Performance in four scenarios

First, we simulated the performance in four scenarios with exemplary settings resulting in distinct patterns of censored values of which we think they could be relevant for biomarker research (Fig. 2). (A) Scenario with a high percentage of samples BC but little percentage of samples AC. (B) Scenario with a low percentage of samples BC but a high percentage of samples AC. (C) Scenario with both high percentages of samples BC and AC. (D) Scenario with both low percentages of samples BC and AC. In all scenarios, the LC and UC were identical with the LLOQ and ULOQ, respectively. We observed deviations in the estimated mean, median, and standard deviation, as well as KS distance for the six applied methods. The parameter settings for each scenario are provided in the Supplementary Material S3. For each scenario, we ran the simulation with 50 samples and display the average outcomes over these simulation runs per scenario. The stability of the methods across a range of cutoffs will be further examined in the subsequent simulations.

Fig. 2

Visualization of the four simulated scenarios. They differ in the position of the distribution in respect to the cutoffs and the width of the censored intervals. a) Scenario with a high percentage of samples BC but little percentage of samples AC. b) Scenario with a low percentage of samples BC but a high percentage of samples AC. c) Scenario with both high percentages of samples BC and AC. d) Scenario with both low percentages of samples BC and AC.

Scenarios

Scenario A: High percentage of samples BC

In Scenario A, we chose the parameters in a way that the pattern of observed data represents true data that is distributed closer to the lower limit of the working range. The data sets consisted of approximately 26% samples BC and approx. 2% samples AC. In sum, this equals 28% of censored data. This amount of missing values is in line with previous reports [16], and a high prevalence of samples BC appears to be frequent in biomarker research [15,16,19].
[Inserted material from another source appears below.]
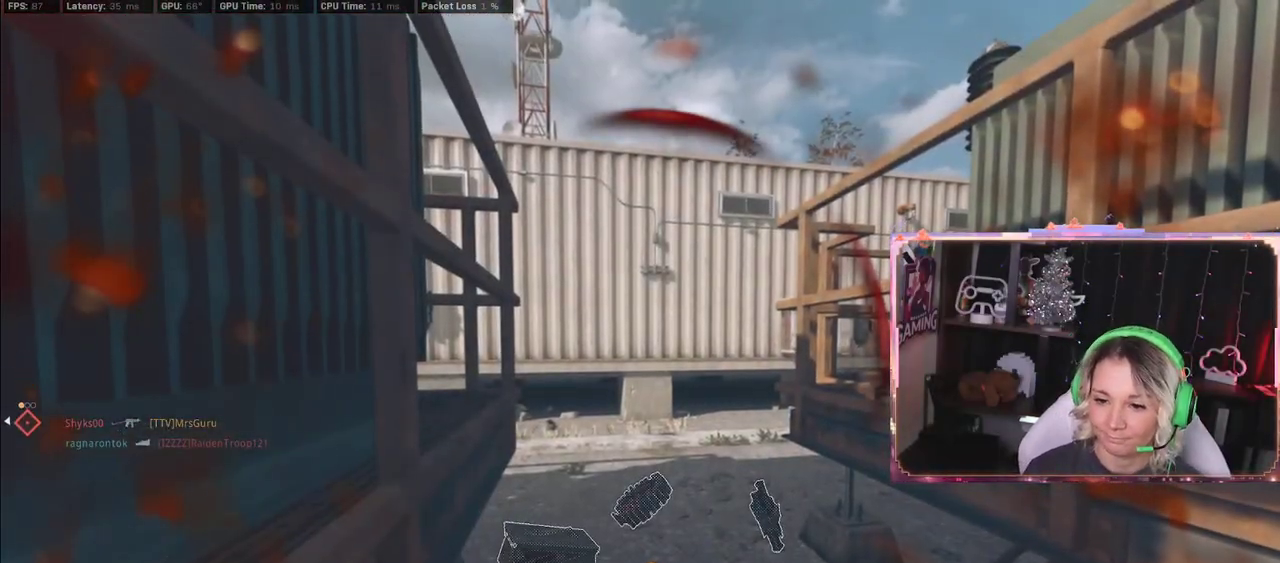
{"buttons": [], "left_stick": "center", "right_stick": "center", "events": []}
Scenario B: High percentage of samples AC

Conversely to Scenario A, in Scenario B we simulated a high percentage of samples AC and a low percentage of samples BC. Therefore, the true data is in closer proximity to the upper limit of the working range. Due to the cutoffs, the resulting data sets had approximately 1% samples BC and approximately 26% samples AC. In sum, approx. 27% of the data was censored, a comparable amount to Scenario A.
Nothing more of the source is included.